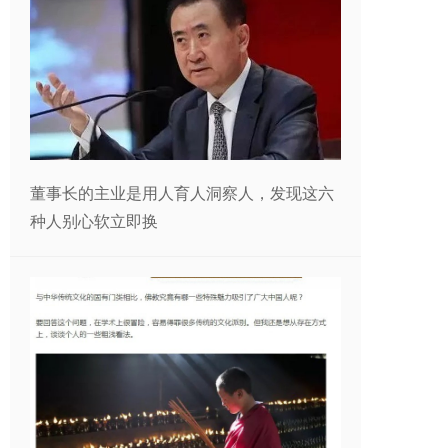
董事长的主业是用人育人洞察人，发现这六
种人别心软立即换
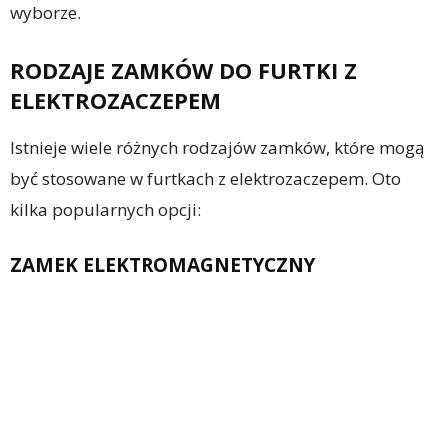
wyborze.
RODZAJE ZAMKÓW DO FURTKI Z
ELEKTROZACZEPEM
Istnieje wiele różnych rodzajów zamków, które mogą
być stosowane w furtkach z elektrozaczepem. Oto
kilka popularnych opcji:
ZAMEK ELEKTROMAGNETYCZNY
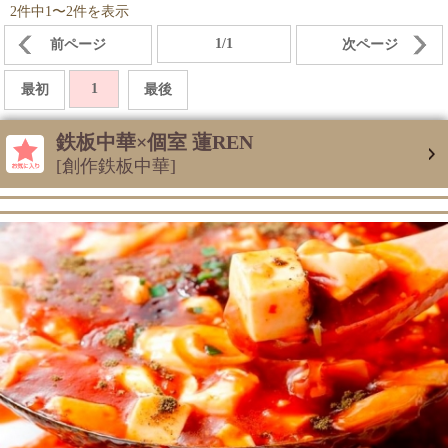
2件中1〜2件を表示
1/1
前ページ
次ページ
1
最初
最後
鉄板中華×個室 蓮REN
[創作鉄板中華]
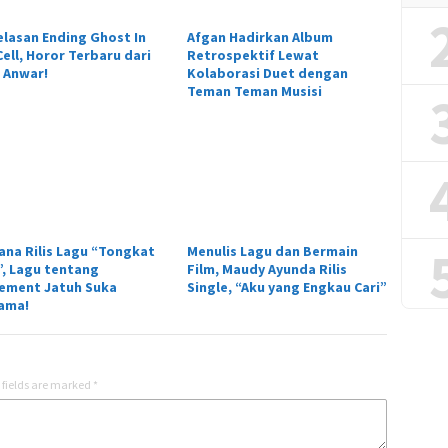
elasan Ending Ghost In
Afgan Hadirkan Album
ell, Horor Terbaru dari
Retrospektif Lewat
 Anwar!
Kolaborasi Duet dengan
Teman Teman Musisi
ana Rilis Lagu “Tongkat
Menulis Lagu dan Bermain
r”, Lagu tentang
Film, Maudy Ayunda Rilis
tement Jatuh Suka
Single, “Aku yang Engkau Cari”
ama!
 fields are marked
*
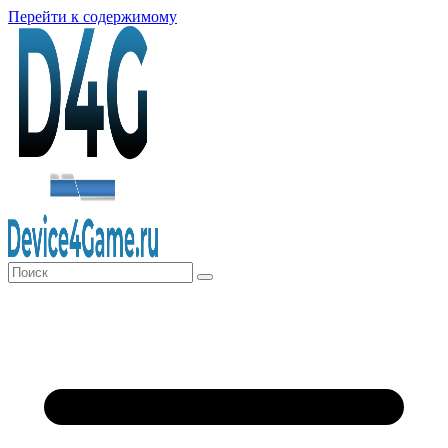
Перейти к содержимому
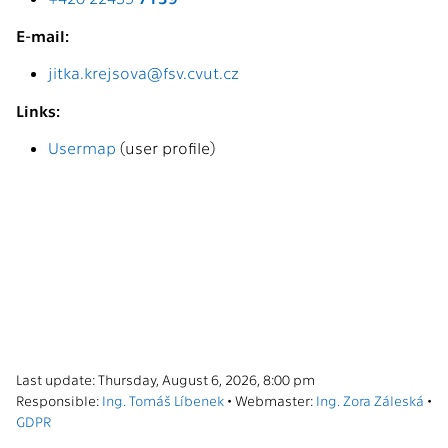
E-mail:
jitka.krejsova@fsv.cvut.cz
Links:
Usermap
(user profile)
Last update: Thursday, August 6, 2026, 8:00 pm
Responsible:
Ing. Tomáš Líbenek
• Webmaster:
Ing. Zora Záleská
•
GDPR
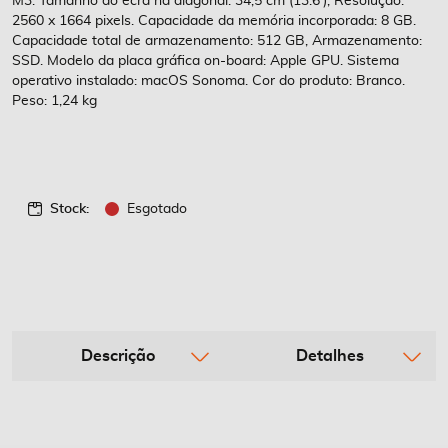
M3. Tamanho do ecrã na diagonal: 34,5 cm (13.6'), Resolução:
2560 x 1664 pixels. Capacidade da memória incorporada: 8 GB.
Capacidade total de armazenamento: 512 GB, Armazenamento:
SSD. Modelo da placa gráfica on-board: Apple GPU. Sistema
operativo instalado: macOS Sonoma. Cor do produto: Branco.
Peso: 1,24 kg
Stock:
Esgotado
Descrição
Detalhes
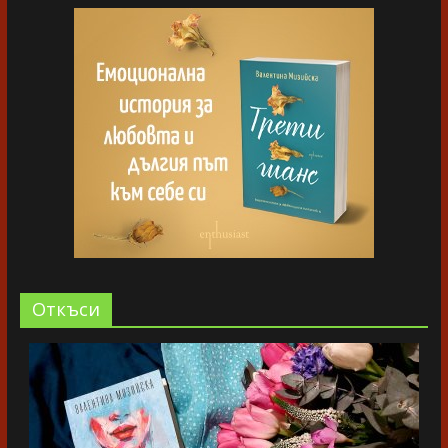
Oткъси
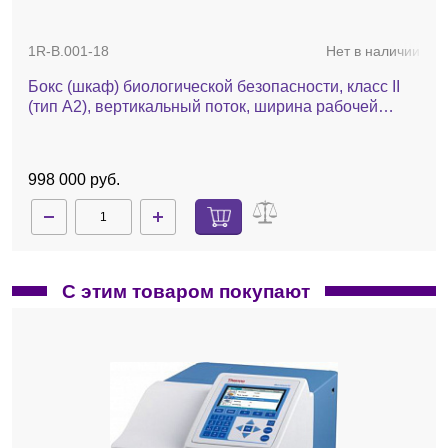
1R-B.001-18
Нет в наличии
Бокс (шкаф) биологической безопасности, класс II
(тип A2), вертикальный поток, ширина рабочей
поверхности 180 см, БМБ-II-"Ламинар-С"-1,8
Neoteric
998 000 руб.
С этим товаром покупают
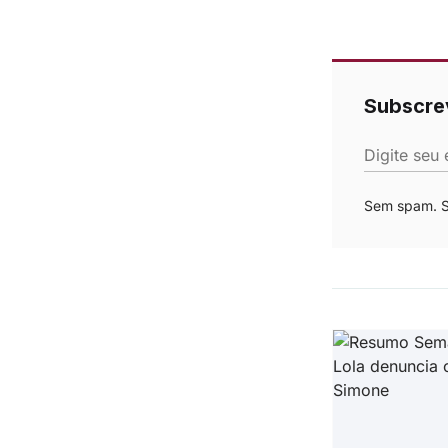
Subscre
Digite seu 
Sem spam. Se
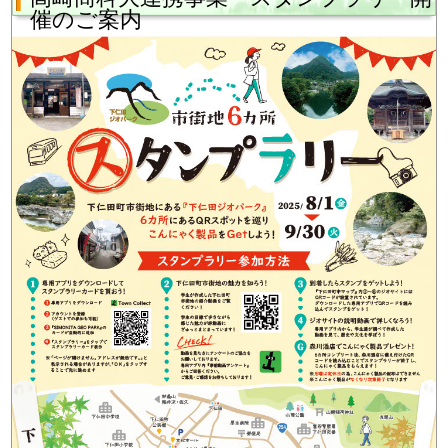
催のご案内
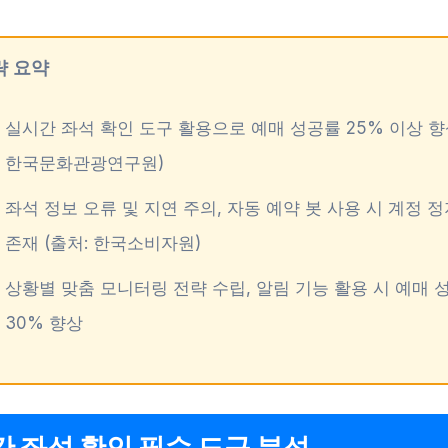
략 요약
실시간 좌석 확인 도구 활용으로 예매 성공률 25% 이상 향상
한국문화관광연구원)
좌석 정보 오류 및 지연 주의, 자동 예약 봇 사용 시 계정 
존재 (출처: 한국소비자원)
상황별 맞춤 모니터링 전략 수립, 알림 기능 활용 시 예매 
30% 향상
 좌석 확인 필수 도구 분석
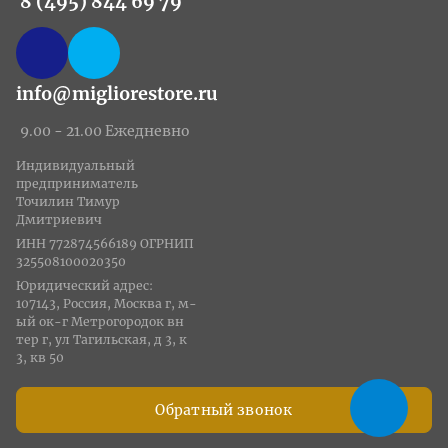
8 (495) 844 69 79
info@migliorestore.ru
9.00 - 21.00 Ежедневно
Индивидуальный
предприниматель
Точилин Тимур
Дмитриевич
ИНН 772874566189 ОГРНИП
325508100020350
Юридический адрес:
107143, Россия, Москва г, м-
ый ок-г Метрогородок вн
тер г, ул Тагильская, д 3, к
3, кв 50
Обратный звонок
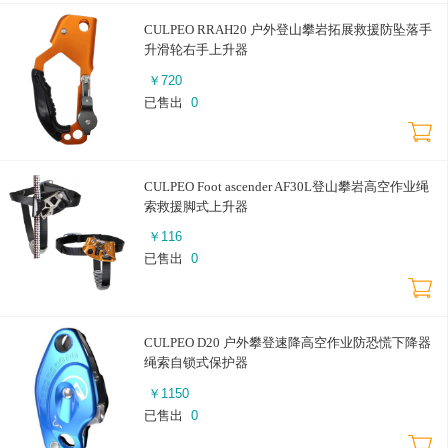
CULPEO RRAH20 户外登山攀岩拓展救援防坠落手
升滑轮右手上升器
￥
720
已售出
0
CULPEO Foot ascender AF30L登山攀岩高空作业绳
索救援脚式上升器
￥
116
已售出
0
CULPEO D20 户外攀登速降高空作业防恐慌下降器
绳索自锁式保护器
￥
1150
已售出
0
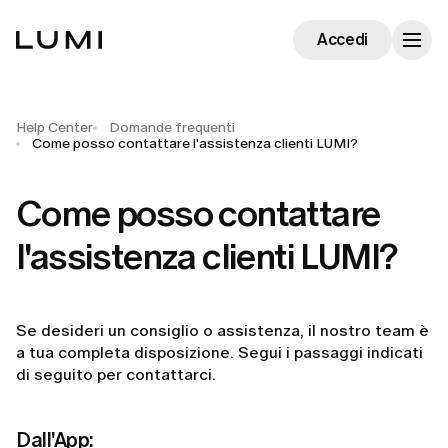
Accedi
Help Center
Domande frequenti
Come posso contattare l'assistenza clienti LUMI?
Come posso contattare
l'assistenza clienti LUMI?
Se desideri un consiglio o assistenza, il nostro team è
a tua completa disposizione. Segui i passaggi indicati
di seguito per contattarci.
Dall'App:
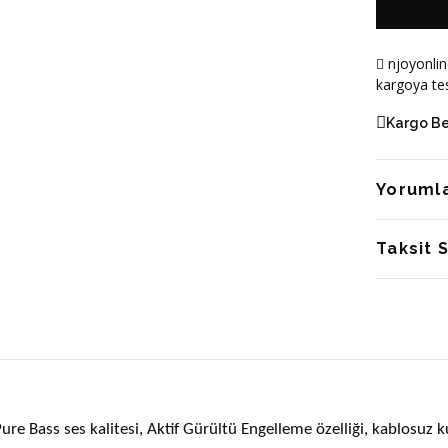
njoyonlin
kargoya tes
Kargo B
Yoruml
Taksit 
 Bass ses kalitesi, Aktif Gürültü Engelleme özelliği, kablosuz kull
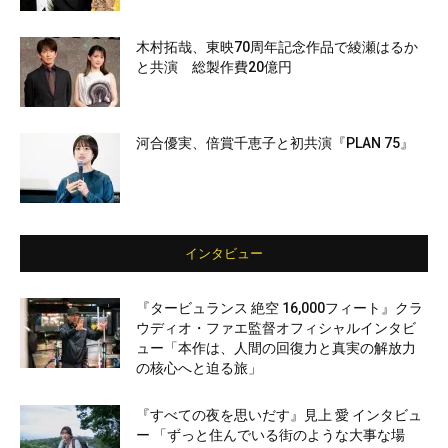
木村拓哉、東映70周年記念作品で綾瀬はるか
と共演 総製作費20億円
河合優実、倍賞千恵子と初共演『PLAN 75』
インタビュー
『タービュランス 絶空 16,000フィート』クラ
ウディオ・ファエ監督オフィシャルインタビ
ュー「本作は、人間の回復力と真実の解放力
の核心へと迫る旅」
『すべての夜を思いだす』見上 愛 インタビュ
ー 「ずっと住んでいる街のような大事な場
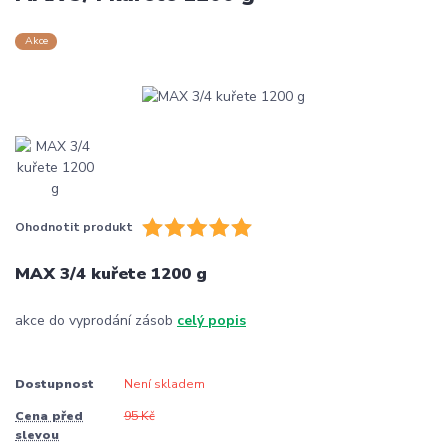
Akce
Ohodnotit produkt
MAX 3/4 kuřete 1200 g
akce do vyprodání zásob
celý popis
Dostupnost
Není skladem
Cena před
95 Kč
slevou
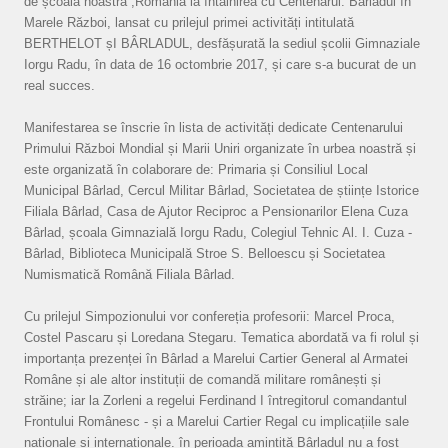
de școala noastră ,România la întâlnirea cu Centenarul. Bârladul în
Marele Război, lansat cu prilejul primei activități intitulată
BERTHELOT șI BÂRLADUL, desfășurată la sediul școlii Gimnaziale
Iorgu Radu, în data de 16 octombrie 2017, și care s-a bucurat de un
real succes.
Manifestarea se înscrie în lista de activități dedicate Centenarului
Primului Război Mondial și Marii Uniri organizate în urbea noastră și
este organizată în colaborare de: Primaria și Consiliul Local
Municipal Bârlad, Cercul Militar Bârlad, Societatea de științe Istorice
Filiala Bârlad, Casa de Ajutor Reciproc a Pensionarilor Elena Cuza
Bârlad, școala Gimnazială Iorgu Radu, Colegiul Tehnic Al. I. Cuza -
Bârlad, Biblioteca Municipală Stroe S. Belloescu și Societatea
Numismatică Română Filiala Bârlad.
Cu prilejul Simpozionului vor confereția profesorii: Marcel Proca,
Costel Pascaru și Loredana Stegaru. Tematica abordată va fi rolul și
importanța prezenței în Bârlad a Marelui Cartier General al Armatei
Române și ale altor instituții de comandă militare românești și
străine; iar la Zorleni a regelui Ferdinand I întregitorul comandantul
Frontului Românesc - și a Marelui Cartier Regal cu implicațiile sale
naționale și internaționale. în perioada amintită Bârladul nu a fost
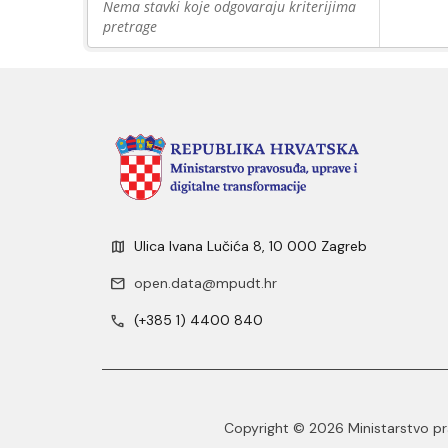
Nema stavki koje odgovaraju kriterijima
pretrage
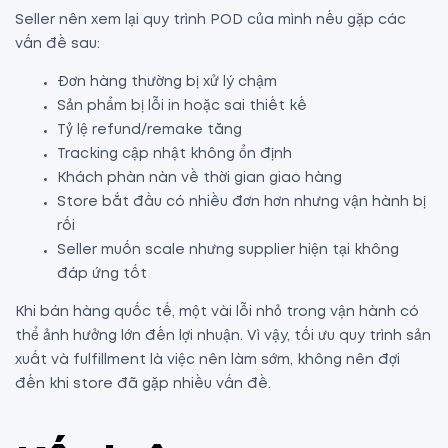
Seller nên xem lại quy trình POD của mình nếu gặp các
vấn đề sau:
Đơn hàng thường bị xử lý chậm
Sản phẩm bị lỗi in hoặc sai thiết kế
Tỷ lệ refund/remake tăng
Tracking cập nhật không ổn định
Khách phàn nàn về thời gian giao hàng
Store bắt đầu có nhiều đơn hơn nhưng vận hành bị
rối
Seller muốn scale nhưng supplier hiện tại không
đáp ứng tốt
Khi bán hàng quốc tế, một vài lỗi nhỏ trong vận hành có
thể ảnh hưởng lớn đến lợi nhuận. Vì vậy, tối ưu quy trình sản
xuất và fulfillment là việc nên làm sớm, không nên đợi
đến khi store đã gặp nhiều vấn đề.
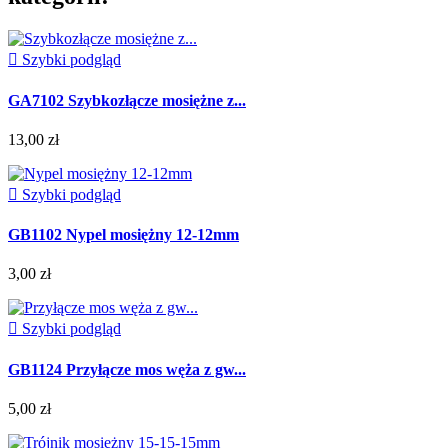

Szybki podgląd
GA7102 Szybkozłącze mosiężne z...
13,00 zł

Szybki podgląd
GB1102 Nypel mosiężny 12-12mm
3,00 zł

Szybki podgląd
GB1124 Przyłącze mos węża z gw...
5,00 zł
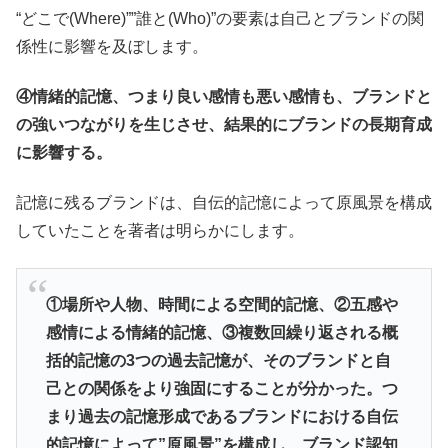
“どこで(Where)””誰と(Who)”の要素は自己とブランドの関
係性に影響を及ぼします。
④情緒的記憶、つまり良い感情も悪い感情も、ブランドと
の強いつながりを生じさせ、結果的にブランドの長期育成
に影響する。
記憶に残るブランドは、自伝的記憶によって原風景を構成
していたことを著者は明らかにします。
①場所や人物、時間による空間的記憶、②五感や
感情による情緒的記憶、③複数回繰り返される概
括的記憶の3つの過去記憶が、そのブランドと自
己との関係をより強固にすることが分かった。つ
まり過去の記憶形成であるブランドにおける自伝
的記憶によって”原風景”を構成し、ブランド認知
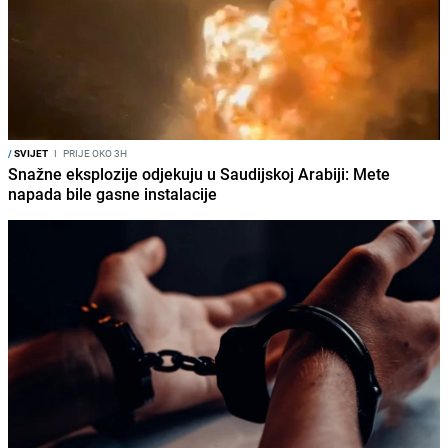
/
SVIJET
I
PRIJE OKO 3H
Snažne eksplozije odjekuju u Saudijskoj Arabiji: Mete
napada bile gasne instalacije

++++++++++++++++++++

What is being asked: Count the lines in the records that contain the word "Cartier", and reply with the number alone.

Solution for this problem: 2